____ Data for this exercise
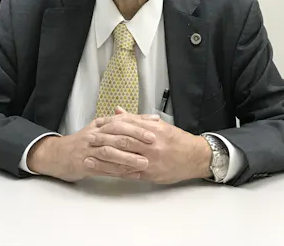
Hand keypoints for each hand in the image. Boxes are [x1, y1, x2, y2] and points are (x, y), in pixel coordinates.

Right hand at [27, 113, 159, 181]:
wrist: (57, 155)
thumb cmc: (82, 143)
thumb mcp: (97, 129)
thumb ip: (117, 123)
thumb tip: (138, 117)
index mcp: (100, 125)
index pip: (122, 120)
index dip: (139, 121)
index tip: (155, 123)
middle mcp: (95, 135)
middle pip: (117, 133)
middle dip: (136, 136)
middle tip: (153, 141)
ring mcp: (89, 150)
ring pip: (111, 152)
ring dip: (129, 157)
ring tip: (144, 162)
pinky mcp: (85, 165)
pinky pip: (104, 168)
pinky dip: (119, 172)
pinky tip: (132, 175)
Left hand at [92, 109, 211, 183]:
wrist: (194, 156)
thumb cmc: (176, 139)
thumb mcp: (158, 124)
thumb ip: (136, 118)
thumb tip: (117, 111)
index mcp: (151, 128)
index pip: (126, 125)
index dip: (109, 126)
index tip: (95, 127)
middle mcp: (150, 143)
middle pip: (122, 141)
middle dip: (104, 142)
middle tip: (88, 142)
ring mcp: (150, 159)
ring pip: (124, 159)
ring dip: (104, 160)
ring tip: (89, 159)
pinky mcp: (151, 173)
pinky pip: (130, 173)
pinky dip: (116, 172)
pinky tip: (104, 173)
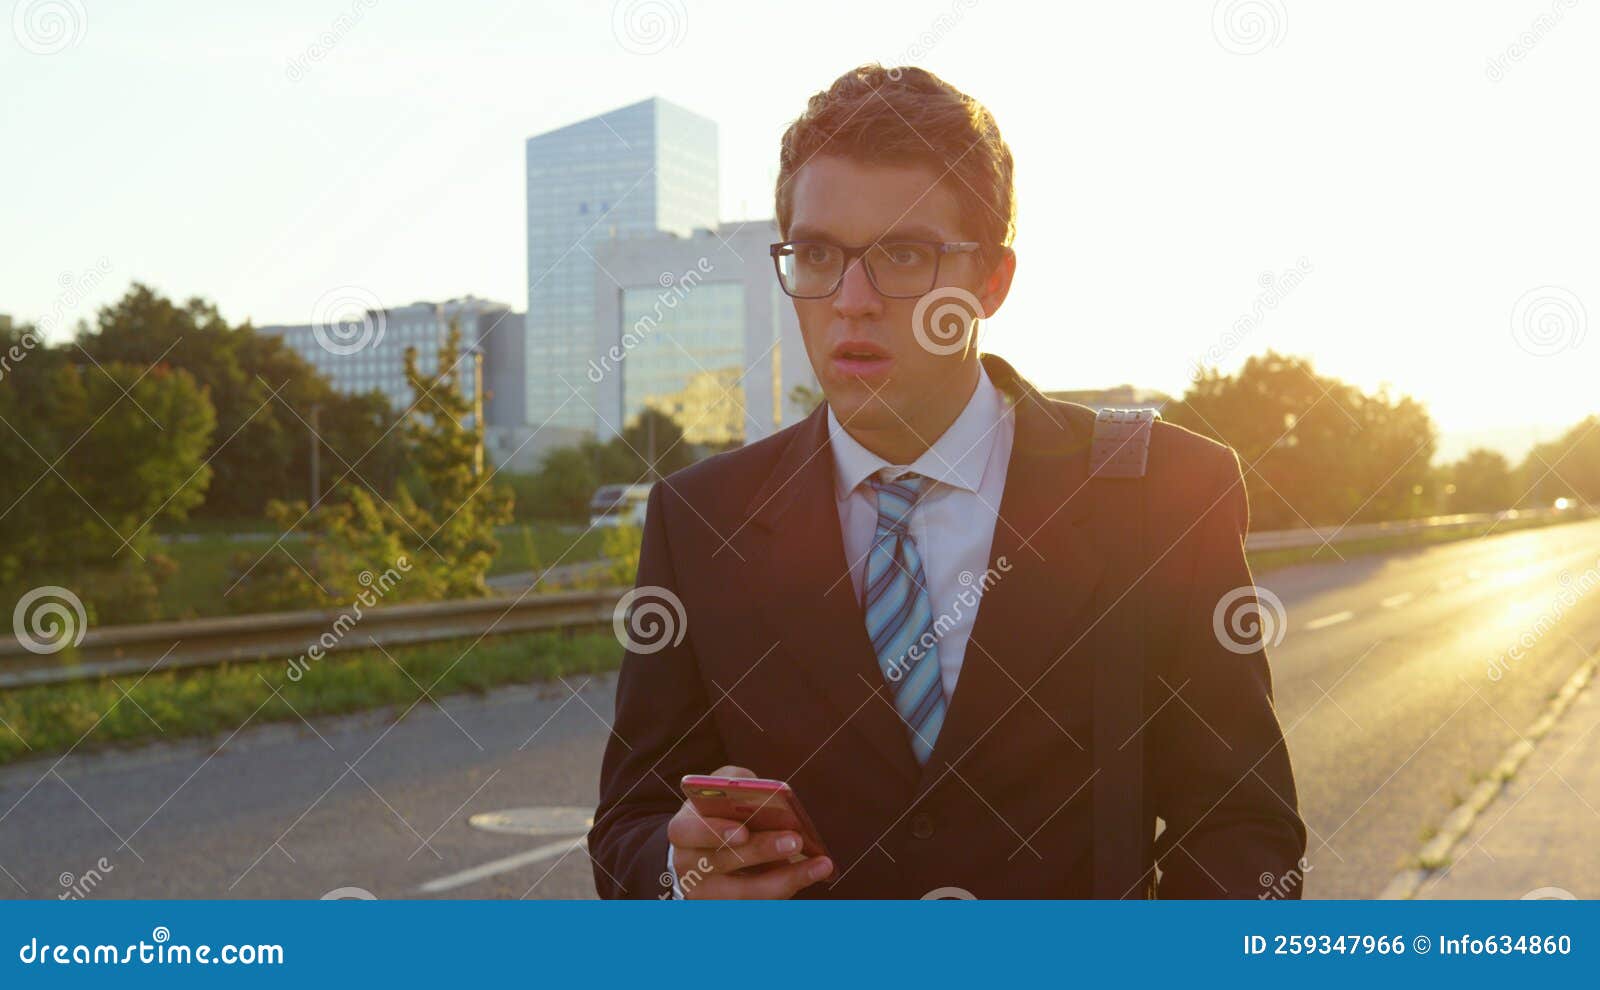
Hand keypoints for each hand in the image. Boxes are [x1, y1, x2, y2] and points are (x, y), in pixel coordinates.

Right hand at [666, 765, 834, 898]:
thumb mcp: (719, 790)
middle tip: (796, 840)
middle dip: (761, 851)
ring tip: (820, 864)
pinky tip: (814, 872)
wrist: (702, 853)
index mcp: (683, 830)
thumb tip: (766, 792)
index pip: (689, 832)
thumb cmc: (718, 813)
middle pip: (723, 862)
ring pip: (746, 894)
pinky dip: (789, 887)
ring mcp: (707, 894)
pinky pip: (761, 905)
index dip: (714, 832)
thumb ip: (737, 783)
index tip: (743, 832)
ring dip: (786, 879)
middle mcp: (690, 866)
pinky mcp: (728, 910)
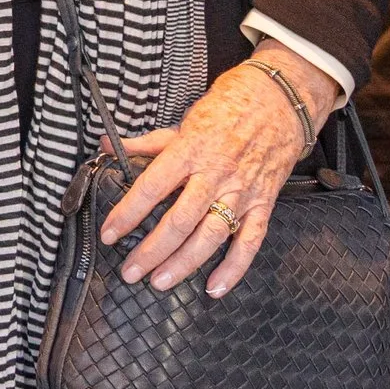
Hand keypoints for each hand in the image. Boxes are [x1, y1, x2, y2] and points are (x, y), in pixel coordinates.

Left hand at [99, 41, 339, 299]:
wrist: (282, 100)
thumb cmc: (231, 106)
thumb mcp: (185, 119)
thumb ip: (149, 142)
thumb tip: (107, 146)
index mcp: (191, 150)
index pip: (152, 187)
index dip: (128, 213)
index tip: (109, 233)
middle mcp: (215, 175)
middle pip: (179, 221)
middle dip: (151, 250)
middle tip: (130, 271)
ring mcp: (242, 192)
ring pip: (210, 236)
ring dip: (184, 264)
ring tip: (160, 281)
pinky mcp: (264, 204)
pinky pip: (250, 242)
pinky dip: (234, 268)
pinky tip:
________
__Work required__:
Going back to the entries above, set down exactly the lines that begin at the one with "index dip: (139, 121)" and end at the one with "thumb cmc: (176, 139)", both included, and nothing else.

__Solved exercise__:
index dip: (139, 121)
index tip: (155, 123)
middle mcp: (95, 135)
middle pip: (117, 133)
middle dip: (136, 136)
middle tip: (153, 141)
ring mcp: (89, 150)
ring pip: (111, 152)
ring dip: (129, 157)
ring tip: (144, 162)
pinky mcp: (85, 165)
pinky pip: (104, 168)
pinky dip: (119, 172)
pinky tip: (132, 175)
Left hand at [92, 109, 211, 183]:
wrist: (194, 156)
thumb cmc: (176, 139)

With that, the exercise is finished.